Issue (i): Whether Parliament was competent to amend retrospectively the pre-Constitution income-tax law so as to alter the effect of a Supreme Court decision, and whether the validating provision offended Articles 14, 141, 245, or 372 of the Constitution.
Analysis: The saved pre-Constitution law continued in force under Article 372, but it remained open to competent legislation to alter, repeal, or amend it. Article 245 conferred legislative competence in the widest terms, and no limitation was found in Article 372 restricting Parliament to prospective amendment only. The law declared by the Supreme Court bound courts so long as the statute remained unaltered, but Parliament could amend the statute and thereby change the law for the future and, where authorised, validate it retrospectively. The classification created by the amendment was also held to rest on a rational basis, since a distinction in favour of assessees who had carried their matters to judgment before the stated cut-off date could reasonably be made.
Conclusion: The constitutional challenge failed, and the validating amendment was upheld.

→ **DATASET CONTENT**:
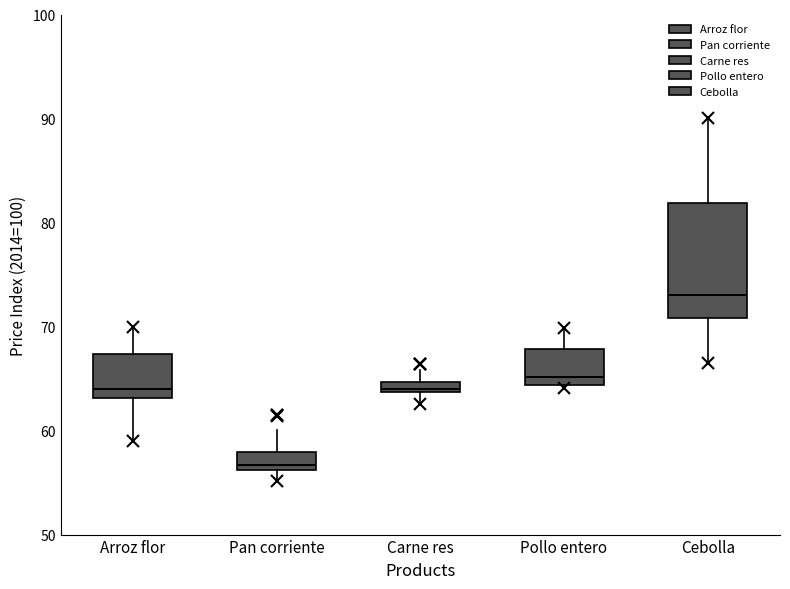

Comparing the boxes themselves (not the whiskers), which one is the tallest?

Cebolla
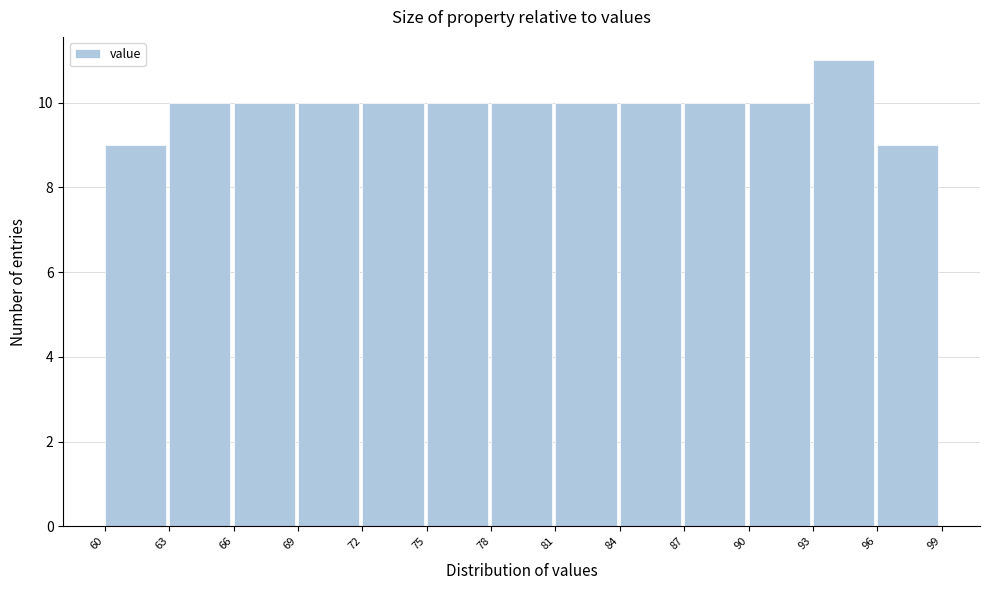

How tall is the bar that spans 84 to 87 on the x-axis? The values are not printed on the chart, so give them approximately, as read against the axis.

10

→ **LIST OF TASKS**:
A - Decide whether each statement agrees with the summary on the income-tax amendment. Answer yes or no for each, and quote the deciding words. (i) Article 372 was found to restrict Parliament to prospective amendment only. (ii) The classification made by the amendment was held to rest on a rational basis. (iii) The validating amendment was struck down.
B - Set down the part of the summary on the income-tax amendment that begins at the words "Issue (i): Whether" and stops after the words "of the Constitution.", copying it without any change.
The listing is separate material, unrelated to the summary.

→ **SOLVED PROBLEMS**:
A -
(i) No: "no limitation was found in Article 372 restricting Parliament to prospective amendment only"
(ii) Yes: "The classification created by the amendment was also held to rest on a rational basis"
(iii) No: "the validating amendment was upheld"

B -
Issue (i): Whether Parliament was competent to amend retrospectively the pre-Constitution income-tax law so as to alter the effect of a Supreme Court decision, and whether the validating provision offended Articles 14, 141, 245, or 372 of the Constitution.